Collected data
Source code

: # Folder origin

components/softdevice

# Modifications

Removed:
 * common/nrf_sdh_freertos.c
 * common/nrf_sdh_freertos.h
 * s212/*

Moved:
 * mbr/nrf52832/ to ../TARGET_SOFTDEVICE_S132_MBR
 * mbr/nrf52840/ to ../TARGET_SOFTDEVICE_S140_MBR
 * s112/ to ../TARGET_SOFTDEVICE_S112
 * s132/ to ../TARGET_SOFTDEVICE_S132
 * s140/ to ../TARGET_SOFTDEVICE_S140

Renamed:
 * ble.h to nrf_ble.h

(The task)
Gather every line from the material above that contains the string "common".

(Finished task)
 * common/nrf_sdh_freertos.c
 * common/nrf_sdh_freertos.h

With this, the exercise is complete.